Logo de L'Atelier JML en arts visuels et méditatiques avec le nom de l'artiste, Josée Marie-Lise Robillard et ses spécialités artistiques.

Arts textiles

Mon intérêt pour les arts textiles est ancestral et viscéral.

 

Ma grand-mère cousait et brodait. Quant à ma mère, je l’ai toujours connu en train de broder, de tricoter, de crocheter et de faire des courtepointes. Toutefois, les travaux de l’une comme de l’autre se limitent au conventionnel.

 

Pour ma mère, le patron pré-fait par quelqu’un d’autre est nécessaire. Voilà ce qui me différencie d’elle. Selon moi, le patron n’est absolument pas une fatalité qui encarcane la production. En fait, il n’est rien de plus qu’une source d’inspiration et un guide très souple. Je dessine mes propres patrons. Je les modifie au besoin pendant mon processus créatif. Même que, très souvent, j’improvise mes œuvres du début à la fin en ayant en tête qu’une thématique ou un objectif général.

 

Quoique lente de nature, j’ai tout de même des tendances hyperactives. J’ai besoin de me garder occupée. Les arts textiles, le crochet en particulier, me permettent de tempérer ce trait de caractère. C’est pourquoi je garde toujours un projet facile d’accès. Quand je termine un ouvrage, une sorte d’angoisse m’envahie : je dois absolument trouver une autre idée à réaliser.

 

Le crochet est la technique qui assouvit le mieux cette nécessité profonde d’occuper mes mains parce qu’il :

  • Se transporte aisément,
  • Prend peu de place,
  • Nécessite que quelques accessoires,
  • Se range rapidement,
  • Est prêt à l’utilisation en moins de 2 minutes,
  • Me permet de regarder la télévision tout en restant productive,
  • Produit un effet très relaxant, voire méditatif, sur moi.

 

En plus, le crochet offre des possibilités créatives infinies.

 

Je pratique aussi d’autres formes d’arts textiles : la couture, le quilting et ses dérivés, la coloration du tissus (j’évite volontairement le mot teinture, car il est inapproprié), la broderie, le macramé et la sculpture au Paverpol.

 

Dans l’ensemble, j’exploite autant les techniques traditionnelles que les avenues hétérodoxes.
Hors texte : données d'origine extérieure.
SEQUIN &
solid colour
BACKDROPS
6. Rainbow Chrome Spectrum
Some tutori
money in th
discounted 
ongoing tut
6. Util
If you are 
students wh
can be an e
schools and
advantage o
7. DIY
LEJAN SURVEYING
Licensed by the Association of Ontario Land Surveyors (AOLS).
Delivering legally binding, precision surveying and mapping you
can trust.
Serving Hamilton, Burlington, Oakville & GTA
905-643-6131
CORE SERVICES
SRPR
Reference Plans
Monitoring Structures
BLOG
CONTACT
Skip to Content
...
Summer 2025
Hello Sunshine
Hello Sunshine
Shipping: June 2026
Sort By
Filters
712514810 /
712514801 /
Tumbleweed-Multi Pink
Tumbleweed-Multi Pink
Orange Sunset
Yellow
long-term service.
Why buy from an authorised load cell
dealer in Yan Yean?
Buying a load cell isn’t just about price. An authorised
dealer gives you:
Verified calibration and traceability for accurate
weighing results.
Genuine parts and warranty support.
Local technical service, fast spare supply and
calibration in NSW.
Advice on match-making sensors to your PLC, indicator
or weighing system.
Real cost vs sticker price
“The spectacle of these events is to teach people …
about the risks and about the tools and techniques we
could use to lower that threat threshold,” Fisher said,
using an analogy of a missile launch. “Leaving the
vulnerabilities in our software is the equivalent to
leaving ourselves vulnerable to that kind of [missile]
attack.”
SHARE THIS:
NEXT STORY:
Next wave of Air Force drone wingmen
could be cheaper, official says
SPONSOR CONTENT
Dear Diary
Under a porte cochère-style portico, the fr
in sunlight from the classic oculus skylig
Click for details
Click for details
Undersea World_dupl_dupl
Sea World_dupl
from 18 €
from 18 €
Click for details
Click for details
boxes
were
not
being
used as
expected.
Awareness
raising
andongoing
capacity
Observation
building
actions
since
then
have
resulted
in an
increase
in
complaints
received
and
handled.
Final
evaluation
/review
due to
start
D’ailleurs, je sors du cadre aussi souvent que mes objectifs artistiques me le permettent. Je trouve une grande liberté d’expression dans l’innovation, ce qui me permet de concevoir des œuvres uniques qui s’intègrent à mes réalisations photographiques, vidéographiques et éditoriales ou que je présente comme œuvre singulière.